The U.S. Supreme Court ruled 5-4 on Monday that a Trump administration immigration rule that has been criticized by some evangelical leaders who say it could prevent poor immigrant families from being reunited can go into effect, pending an appeal.
The court voted on ideological lines Monday in favor of the Department of Homeland Security, staying two lower court rulings that blocked the department’s “public charge” rule from going into effect until the U.S. Court of Appeals for the Second Circuit can rule on the case.
The agency, through the U.S. Citizenship and Immigration Services in 2018, introduced a rule that alters the way the federal government implements “the public charge ground of inadmissibility” for immigrants applying for visas and green cards who use taxpayer-funded government assistance such as food stamps, housing benefits of Medicaid.

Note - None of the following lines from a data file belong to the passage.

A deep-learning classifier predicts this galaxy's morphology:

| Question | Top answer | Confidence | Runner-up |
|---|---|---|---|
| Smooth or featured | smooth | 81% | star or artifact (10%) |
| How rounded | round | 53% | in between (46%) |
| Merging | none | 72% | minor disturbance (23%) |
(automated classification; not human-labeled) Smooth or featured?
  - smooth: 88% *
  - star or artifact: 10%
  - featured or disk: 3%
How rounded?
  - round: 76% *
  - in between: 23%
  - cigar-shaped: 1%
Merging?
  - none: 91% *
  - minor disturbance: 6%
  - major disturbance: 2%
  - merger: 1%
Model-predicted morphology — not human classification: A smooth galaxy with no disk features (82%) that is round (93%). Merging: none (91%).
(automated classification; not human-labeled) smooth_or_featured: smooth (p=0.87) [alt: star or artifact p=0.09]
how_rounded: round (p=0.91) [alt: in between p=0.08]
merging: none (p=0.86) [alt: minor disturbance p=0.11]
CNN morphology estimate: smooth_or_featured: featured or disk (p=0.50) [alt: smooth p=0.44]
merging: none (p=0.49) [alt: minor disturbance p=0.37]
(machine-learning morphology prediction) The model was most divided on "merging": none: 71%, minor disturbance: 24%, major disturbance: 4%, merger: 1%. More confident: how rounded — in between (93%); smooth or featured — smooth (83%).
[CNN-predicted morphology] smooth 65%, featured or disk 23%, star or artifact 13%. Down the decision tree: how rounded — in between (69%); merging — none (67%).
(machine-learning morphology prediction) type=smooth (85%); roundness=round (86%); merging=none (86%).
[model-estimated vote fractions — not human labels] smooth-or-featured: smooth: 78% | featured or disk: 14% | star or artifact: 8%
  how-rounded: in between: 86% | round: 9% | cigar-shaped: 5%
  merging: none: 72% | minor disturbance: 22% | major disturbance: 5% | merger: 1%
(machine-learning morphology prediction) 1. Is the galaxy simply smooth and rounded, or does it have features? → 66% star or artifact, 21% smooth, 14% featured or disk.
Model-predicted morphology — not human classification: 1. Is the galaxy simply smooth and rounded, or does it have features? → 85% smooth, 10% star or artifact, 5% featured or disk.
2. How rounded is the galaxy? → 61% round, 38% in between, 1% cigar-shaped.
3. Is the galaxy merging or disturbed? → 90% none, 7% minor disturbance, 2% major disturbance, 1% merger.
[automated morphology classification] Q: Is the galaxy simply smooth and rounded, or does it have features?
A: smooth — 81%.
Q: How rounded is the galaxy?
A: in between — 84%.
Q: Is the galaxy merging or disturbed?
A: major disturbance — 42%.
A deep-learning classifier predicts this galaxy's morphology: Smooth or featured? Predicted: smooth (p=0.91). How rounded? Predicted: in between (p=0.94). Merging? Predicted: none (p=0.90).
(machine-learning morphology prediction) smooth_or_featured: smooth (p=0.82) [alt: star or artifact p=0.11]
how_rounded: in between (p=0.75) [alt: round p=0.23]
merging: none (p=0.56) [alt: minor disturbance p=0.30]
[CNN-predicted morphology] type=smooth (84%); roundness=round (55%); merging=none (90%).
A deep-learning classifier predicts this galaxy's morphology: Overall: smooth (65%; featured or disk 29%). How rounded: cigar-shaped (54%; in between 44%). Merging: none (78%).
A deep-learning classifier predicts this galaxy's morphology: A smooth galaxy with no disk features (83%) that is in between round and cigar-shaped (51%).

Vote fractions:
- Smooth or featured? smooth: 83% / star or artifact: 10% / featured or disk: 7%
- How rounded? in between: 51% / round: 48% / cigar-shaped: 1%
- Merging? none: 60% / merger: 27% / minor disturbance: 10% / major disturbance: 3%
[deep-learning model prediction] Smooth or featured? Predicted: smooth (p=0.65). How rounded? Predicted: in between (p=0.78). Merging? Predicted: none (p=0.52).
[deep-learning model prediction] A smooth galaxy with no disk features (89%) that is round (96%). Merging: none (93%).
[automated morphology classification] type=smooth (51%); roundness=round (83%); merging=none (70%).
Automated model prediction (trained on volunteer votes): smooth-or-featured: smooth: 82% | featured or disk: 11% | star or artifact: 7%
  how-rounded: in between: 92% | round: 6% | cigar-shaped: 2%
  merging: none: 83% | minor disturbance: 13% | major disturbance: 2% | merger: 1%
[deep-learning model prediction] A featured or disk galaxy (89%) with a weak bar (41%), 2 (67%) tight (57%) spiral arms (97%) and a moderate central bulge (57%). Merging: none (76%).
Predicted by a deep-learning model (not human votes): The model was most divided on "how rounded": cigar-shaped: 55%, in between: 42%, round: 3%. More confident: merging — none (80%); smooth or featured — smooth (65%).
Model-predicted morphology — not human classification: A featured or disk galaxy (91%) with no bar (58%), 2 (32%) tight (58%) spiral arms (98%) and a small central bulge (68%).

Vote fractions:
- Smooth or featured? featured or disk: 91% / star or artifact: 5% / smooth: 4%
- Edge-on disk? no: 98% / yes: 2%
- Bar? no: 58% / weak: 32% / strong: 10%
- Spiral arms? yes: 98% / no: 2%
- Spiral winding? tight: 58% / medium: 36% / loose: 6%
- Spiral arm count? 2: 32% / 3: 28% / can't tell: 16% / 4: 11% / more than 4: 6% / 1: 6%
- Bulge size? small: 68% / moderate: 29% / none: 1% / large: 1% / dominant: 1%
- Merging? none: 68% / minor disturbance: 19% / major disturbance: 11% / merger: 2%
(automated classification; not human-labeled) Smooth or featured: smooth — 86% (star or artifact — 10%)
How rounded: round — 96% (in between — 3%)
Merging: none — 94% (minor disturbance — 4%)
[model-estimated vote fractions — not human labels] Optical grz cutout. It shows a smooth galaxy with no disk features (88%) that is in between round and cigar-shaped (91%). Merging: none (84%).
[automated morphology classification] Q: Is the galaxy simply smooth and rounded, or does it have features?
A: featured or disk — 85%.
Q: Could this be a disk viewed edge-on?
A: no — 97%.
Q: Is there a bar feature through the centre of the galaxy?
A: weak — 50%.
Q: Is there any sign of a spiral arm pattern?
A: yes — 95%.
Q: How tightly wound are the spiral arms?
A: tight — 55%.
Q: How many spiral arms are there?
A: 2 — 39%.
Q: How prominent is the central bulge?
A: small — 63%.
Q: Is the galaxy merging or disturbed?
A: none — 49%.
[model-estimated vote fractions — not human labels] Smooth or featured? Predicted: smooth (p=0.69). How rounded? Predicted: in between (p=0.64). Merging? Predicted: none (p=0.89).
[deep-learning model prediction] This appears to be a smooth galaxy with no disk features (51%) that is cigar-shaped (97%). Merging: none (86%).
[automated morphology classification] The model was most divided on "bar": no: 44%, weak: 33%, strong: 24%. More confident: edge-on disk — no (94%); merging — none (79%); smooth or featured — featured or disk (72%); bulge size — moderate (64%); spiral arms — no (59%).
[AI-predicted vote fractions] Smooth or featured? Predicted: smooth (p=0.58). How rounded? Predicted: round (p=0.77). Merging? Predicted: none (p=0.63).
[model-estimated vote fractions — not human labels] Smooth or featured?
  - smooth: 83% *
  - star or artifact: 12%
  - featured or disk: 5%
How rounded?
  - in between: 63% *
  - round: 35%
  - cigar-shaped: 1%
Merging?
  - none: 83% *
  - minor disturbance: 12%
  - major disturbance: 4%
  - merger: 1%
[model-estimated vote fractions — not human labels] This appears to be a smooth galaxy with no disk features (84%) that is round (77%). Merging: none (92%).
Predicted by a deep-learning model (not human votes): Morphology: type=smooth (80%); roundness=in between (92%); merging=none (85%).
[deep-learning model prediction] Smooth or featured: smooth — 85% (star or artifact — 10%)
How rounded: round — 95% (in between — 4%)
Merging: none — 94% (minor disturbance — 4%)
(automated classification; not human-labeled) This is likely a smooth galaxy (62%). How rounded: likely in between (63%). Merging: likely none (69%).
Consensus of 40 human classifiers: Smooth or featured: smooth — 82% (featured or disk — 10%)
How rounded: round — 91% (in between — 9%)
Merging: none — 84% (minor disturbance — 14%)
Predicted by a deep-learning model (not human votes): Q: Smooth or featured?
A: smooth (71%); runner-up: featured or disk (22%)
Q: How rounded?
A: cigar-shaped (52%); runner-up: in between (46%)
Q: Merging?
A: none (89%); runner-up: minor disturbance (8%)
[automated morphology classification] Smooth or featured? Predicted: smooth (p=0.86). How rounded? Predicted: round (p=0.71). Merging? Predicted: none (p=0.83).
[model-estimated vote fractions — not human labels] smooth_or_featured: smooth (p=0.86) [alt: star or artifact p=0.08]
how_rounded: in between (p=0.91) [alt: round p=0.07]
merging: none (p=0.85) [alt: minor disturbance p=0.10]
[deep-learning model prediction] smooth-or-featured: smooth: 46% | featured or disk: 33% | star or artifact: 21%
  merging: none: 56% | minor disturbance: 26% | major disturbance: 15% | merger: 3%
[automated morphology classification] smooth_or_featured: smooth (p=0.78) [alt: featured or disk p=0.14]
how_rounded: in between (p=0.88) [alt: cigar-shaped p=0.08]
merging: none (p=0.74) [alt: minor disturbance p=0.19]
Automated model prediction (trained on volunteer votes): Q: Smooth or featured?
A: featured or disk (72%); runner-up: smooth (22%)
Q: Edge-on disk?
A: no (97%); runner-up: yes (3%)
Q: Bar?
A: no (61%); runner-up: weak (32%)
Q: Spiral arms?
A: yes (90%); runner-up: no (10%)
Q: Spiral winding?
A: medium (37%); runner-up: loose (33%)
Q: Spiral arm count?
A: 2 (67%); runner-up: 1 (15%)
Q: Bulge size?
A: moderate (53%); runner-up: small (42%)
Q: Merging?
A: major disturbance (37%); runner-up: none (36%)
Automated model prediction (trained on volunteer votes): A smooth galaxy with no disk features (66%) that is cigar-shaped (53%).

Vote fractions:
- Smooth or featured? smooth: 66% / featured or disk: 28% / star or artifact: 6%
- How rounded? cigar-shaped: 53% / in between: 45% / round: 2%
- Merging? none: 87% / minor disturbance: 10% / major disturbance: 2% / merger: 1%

The rule defines “public charge” as a person who “receives one or more public benefits.” The rule was approved after a 10-month public comment period that resulted in over 266,000 public comments.
Critics of the rule contend that it could give the DHS more discretion to deny visas and green cards to immigrants who rely too heavily on taxpayer-funded public assistance.
According to SCOTUS Blog’s Amy Howe, the government argued that it would suffer “effectively irreparable harm” if it is prevented from implementing the new rule until the Second Circuit can rule on the case.
“But, in light of all that’s come before, it would be delusional to think that one stay today suffices to remedy the problem,” wrote Justice Neil Gorsuch in a concurring opinion. “The real problem here is the increasingly common practice of trial courts ordering relief that transcends the concurring cases before them. Whether framed as injunctions of ‘nationwide,’ ‘universal,’ or ‘cosmic’ scope, these orders share the same basic flaw — they direct how the defendant must act toward persons who are not parties to the case.”